● **DIRECTIONS**:
Search the entries below for the word "Пензы" and copy every line where it appears.

◇ ◇ ◇ ◇ ◇ ◇ ◇

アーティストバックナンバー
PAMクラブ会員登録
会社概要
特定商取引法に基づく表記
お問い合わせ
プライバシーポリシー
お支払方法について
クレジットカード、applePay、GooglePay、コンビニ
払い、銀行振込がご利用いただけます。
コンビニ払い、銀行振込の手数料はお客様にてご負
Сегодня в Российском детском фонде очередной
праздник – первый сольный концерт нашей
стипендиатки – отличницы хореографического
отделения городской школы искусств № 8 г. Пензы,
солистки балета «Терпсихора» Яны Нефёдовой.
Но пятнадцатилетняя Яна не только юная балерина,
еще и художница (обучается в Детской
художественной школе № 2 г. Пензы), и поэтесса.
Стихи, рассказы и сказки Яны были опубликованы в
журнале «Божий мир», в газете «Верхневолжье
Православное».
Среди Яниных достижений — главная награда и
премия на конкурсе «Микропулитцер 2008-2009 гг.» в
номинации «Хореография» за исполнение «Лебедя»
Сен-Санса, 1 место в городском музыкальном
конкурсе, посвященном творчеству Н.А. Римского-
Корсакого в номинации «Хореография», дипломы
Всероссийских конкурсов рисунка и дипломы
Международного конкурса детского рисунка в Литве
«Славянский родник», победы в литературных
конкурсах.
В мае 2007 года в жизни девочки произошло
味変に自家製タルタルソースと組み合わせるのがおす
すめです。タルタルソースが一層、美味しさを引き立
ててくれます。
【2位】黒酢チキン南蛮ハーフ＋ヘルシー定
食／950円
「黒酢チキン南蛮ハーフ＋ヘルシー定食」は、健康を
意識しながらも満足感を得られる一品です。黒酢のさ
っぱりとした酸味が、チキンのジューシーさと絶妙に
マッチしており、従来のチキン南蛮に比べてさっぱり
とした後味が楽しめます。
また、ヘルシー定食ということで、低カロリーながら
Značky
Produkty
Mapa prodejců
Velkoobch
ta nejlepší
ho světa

◇ ◇ ◇ ◇ ◇ ◇ ◇

● **WRITTEN RESPONSE**:
отделения городской школы искусств № 8 г. Пензы,
художественной школе № 2 г. Пензы), и поэтесса.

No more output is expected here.